Bob Dylan will release his 38th studio album, Triplicate, on March 31. It’s a triple-album of American standards that were originally made famous by Frank Sinatra, the continuation of a theme that Dylan’s been playing with for half a decade now.
I Could Have Told You, the first single from the record, was a stoic but playful reworking of Sinatra’s grandiosity, quietly playful beneath the grace and smoke. It was a loving, near-flawless reanimation of a beautiful Americana that risks erasure in a bastardised era.
On Friday, Dylan released the second single from the album. The Guy Wood and Robert Mellin-penned My One and Only Love didn’t take off in its earliest forms, recorded first by Vic Damone and then Tony Martin in the late 1940s.
Tasteful, stylish and dripping in American countenance, My One and Only Love is the perfect middle ground between Bob Dylan and Frank Sinatra.

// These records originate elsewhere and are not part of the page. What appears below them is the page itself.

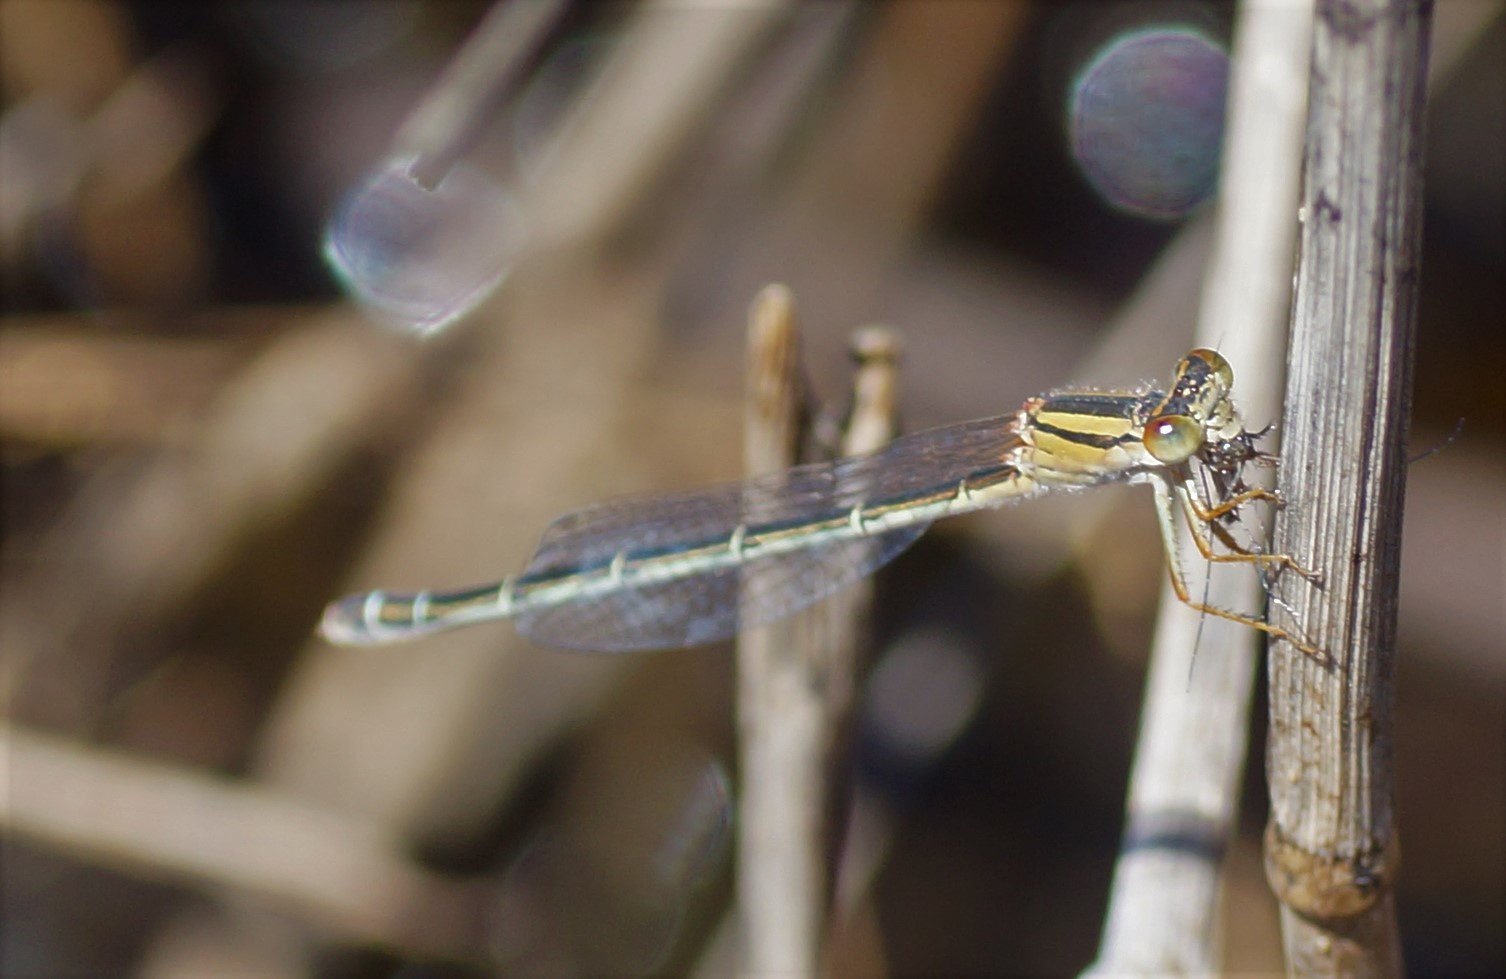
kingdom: Animalia
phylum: Arthropoda
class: Insecta
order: Odonata
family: Coenagrionidae
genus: Xanthagrion
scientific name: Xanthagrion erythroneurum
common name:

But Sinatra’s version of the track, as a B-side to I‘ve Got The World On a String in 1953, pushed it into the public consciousness. Once again, Dylan translates the strings into slides, this time so delicate that they fall into the soft brass.
His voice hints at something delicate, but it’s slurred so beautifully over the horns that it dominates the mix. It’s wonderful and you should listen to it.